Para realizar essas vendas, será mais comum ver eventos promocionais das incorporadoras, diz Gustavo Cambaúva, sócio e analista do BTG Pactual, com condições como pagamento do condomínio por alguns meses, chegando até a descontos reais no preço das unidades. “Vai acontecer de alguma maneira, a dúvida é se em maior ou menor grau, e aí depende de como vai estar a economia”, afirma.
Para Fanny Oreng, head de real estate do Santander, lançamentos que seguem com boa performance de vendas são aqueles que foram muito pensados para o momento. “O mercado não está super bom, mas projetos bons, bem lançados e com preço correto têm tendência de desempenhar muito bem.”
Conforme se aproximam as entregas das unidades lançadas no auge da pandemia, que teve boom do setor de média e alta renda, essa seletividade tende a aumentar.

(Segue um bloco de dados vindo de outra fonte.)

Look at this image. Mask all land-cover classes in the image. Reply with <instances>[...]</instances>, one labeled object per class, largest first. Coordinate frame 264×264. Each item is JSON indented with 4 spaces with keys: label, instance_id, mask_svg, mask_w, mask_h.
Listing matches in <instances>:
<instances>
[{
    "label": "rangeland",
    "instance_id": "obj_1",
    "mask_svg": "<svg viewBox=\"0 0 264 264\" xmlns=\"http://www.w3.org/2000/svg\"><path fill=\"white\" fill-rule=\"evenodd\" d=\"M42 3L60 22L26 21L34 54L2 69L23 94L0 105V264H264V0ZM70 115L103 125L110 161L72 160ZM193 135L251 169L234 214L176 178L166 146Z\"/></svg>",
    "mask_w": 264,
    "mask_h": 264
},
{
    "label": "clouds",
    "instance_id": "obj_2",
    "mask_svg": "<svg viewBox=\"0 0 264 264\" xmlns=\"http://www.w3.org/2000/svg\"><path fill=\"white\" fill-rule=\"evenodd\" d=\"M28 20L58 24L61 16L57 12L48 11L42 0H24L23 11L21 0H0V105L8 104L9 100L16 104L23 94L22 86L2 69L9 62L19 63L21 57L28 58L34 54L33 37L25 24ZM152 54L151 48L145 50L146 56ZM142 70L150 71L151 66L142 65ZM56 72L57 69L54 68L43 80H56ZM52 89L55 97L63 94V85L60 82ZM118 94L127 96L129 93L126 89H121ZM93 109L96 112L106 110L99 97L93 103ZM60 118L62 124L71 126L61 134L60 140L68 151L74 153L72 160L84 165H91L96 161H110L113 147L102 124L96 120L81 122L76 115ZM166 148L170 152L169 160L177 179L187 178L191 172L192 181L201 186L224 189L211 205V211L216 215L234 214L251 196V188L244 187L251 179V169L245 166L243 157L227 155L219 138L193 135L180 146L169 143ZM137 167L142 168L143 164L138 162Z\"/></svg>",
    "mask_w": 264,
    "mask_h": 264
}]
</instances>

Isso porque é no momento do repasse do financiamento aos bancos que podem aumentar os distratos e o estoque das empresas.
No caminho da média e alta renda, os analistas afirmam também ser provável um aumento na taxa do crédito imobiliário, hoje perto de 10% ao ano mais TR. Na Caixa, fica entre 8,8% e 8,99%. “Se a história é guia, quando muda o governo a Caixa se sente mais livre para subir juros”, diz Mazini.
Se o banco estatal não fizer a elevação e, para não perderem espaço no mercado, as instituições privadas a acompanharem, devem se tornar mais seletivas na concessão de crédito, alerta Cambaúva.
Taxas mais elevadas inibem a compra do imóvel e atrapalham o repasse das unidades quando são entregues. Por isso, diz o analista do BTG, há incorporadoras já se antecipando e procurando fazer o repasse dos imóveis quando faltam de 3 a 6 meses para a entrega, para garantir as taxas atuais.